EXTRACTED DATA =>

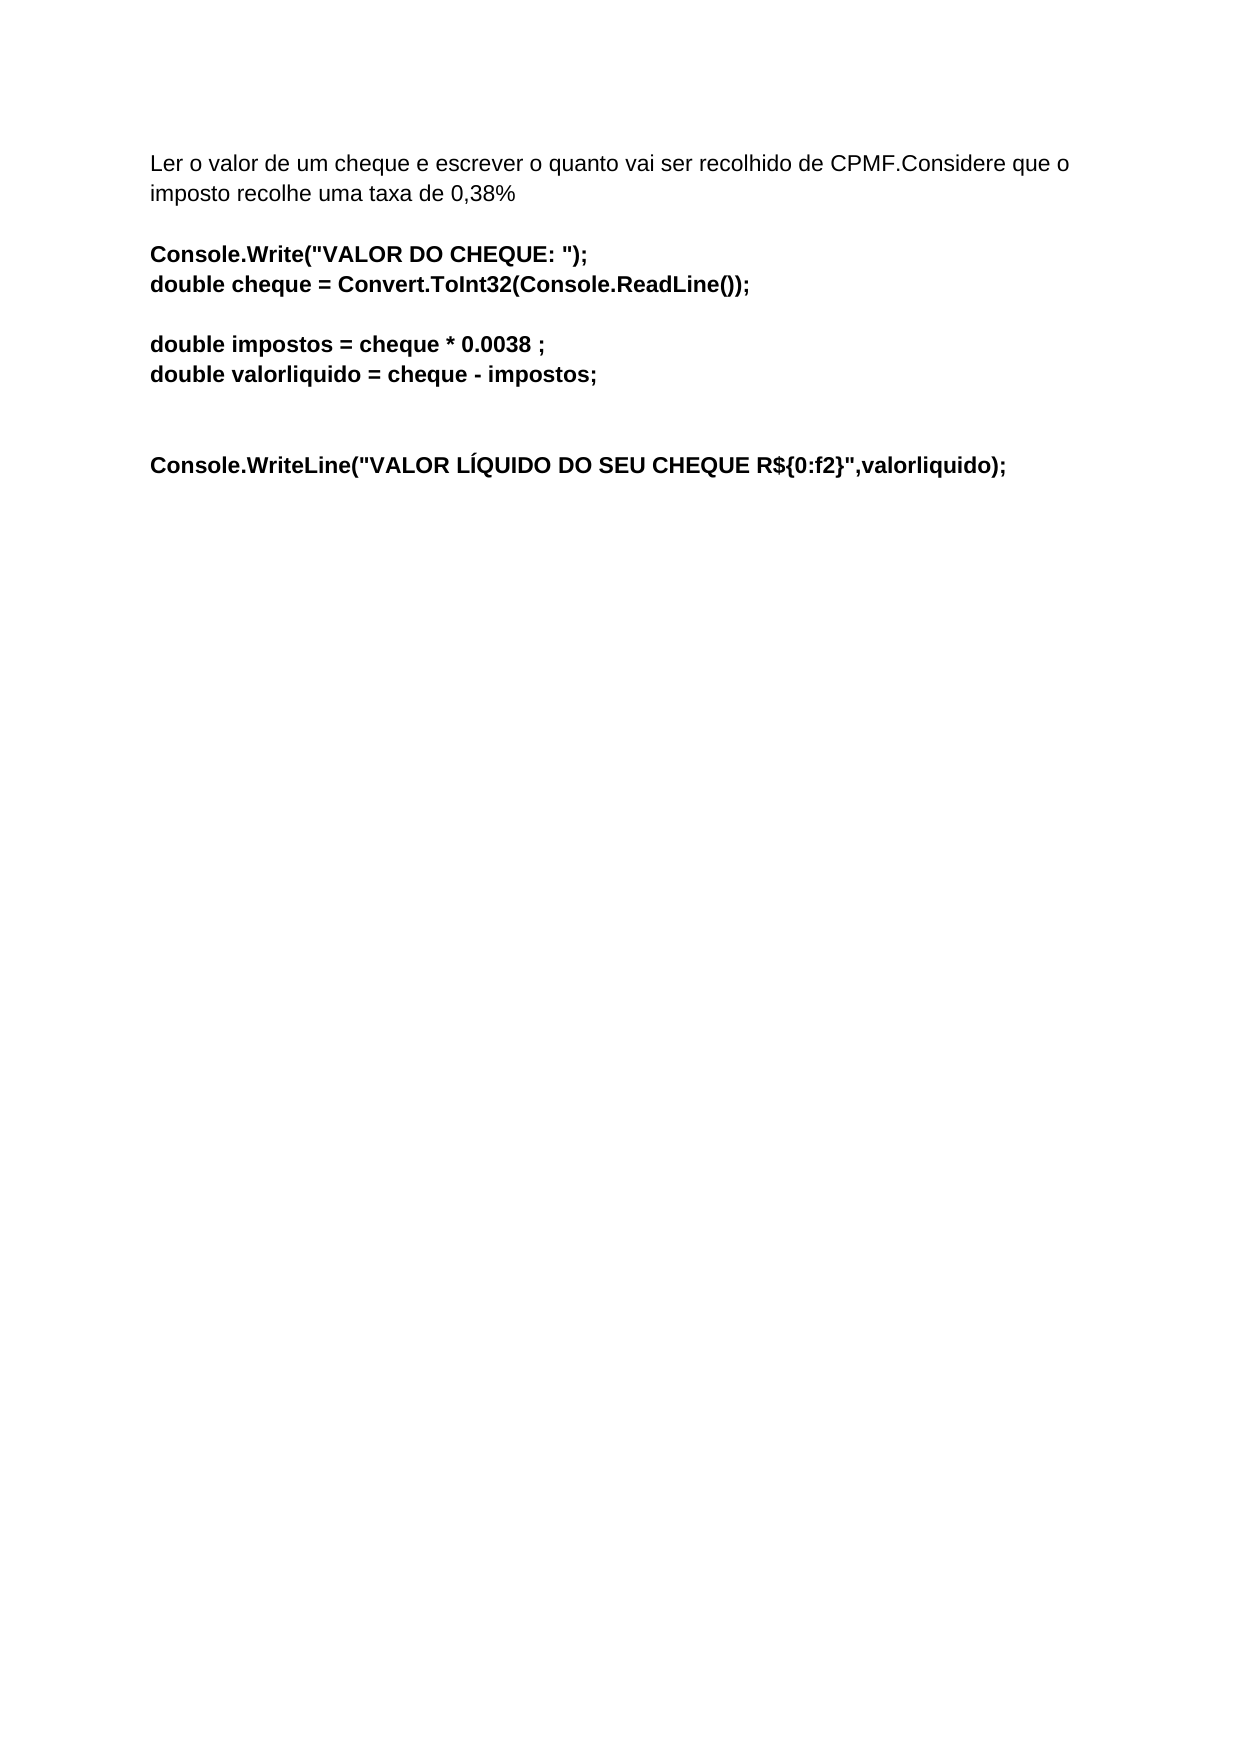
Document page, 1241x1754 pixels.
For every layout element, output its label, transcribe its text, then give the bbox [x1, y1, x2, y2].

text double valorliquido = cheque - impostos; [150, 361, 1090, 388]
text Console.WriteLine("VALOR LÍQUIDO DO SEU CHEQUE R${0:f2}",valorliquido); [150, 452, 1090, 478]
text Console.Write("VALOR DO CHEQUE: "); [150, 241, 1090, 267]
text double cheque = Convert.ToInt32(Console.ReadLine()); [150, 271, 1090, 297]
text Ler o valor de um cheque e escrever o quanto vai ser recolhido de CPMF.Considere que o imposto recolhe uma taxa de 0,38% [150, 150, 1090, 207]
text double impostos = cheque * 0.0038 ; [150, 331, 1090, 358]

AIM OF THE EXERCISE =>
The response should restate the material above word for word and contain no pictures.

WRITTEN ANSWER =>
Document page, 1241x1754 pixels.
For every layout element, output its label, transcribe its text, then give the bbox [x1, y1, x2, y2].

text double valorliquido = cheque - impostos; [150, 361, 1090, 388]
text Console.WriteLine("VALOR LÍQUIDO DO SEU CHEQUE R${0:f2}",valorliquido); [150, 452, 1090, 478]
text Console.Write("VALOR DO CHEQUE: "); [150, 241, 1090, 267]
text double cheque = Convert.ToInt32(Console.ReadLine()); [150, 271, 1090, 297]
text Ler o valor de um cheque e escrever o quanto vai ser recolhido de CPMF.Considere que o imposto recolhe uma taxa de 0,38% [150, 150, 1090, 207]
text double impostos = cheque * 0.0038 ; [150, 331, 1090, 358]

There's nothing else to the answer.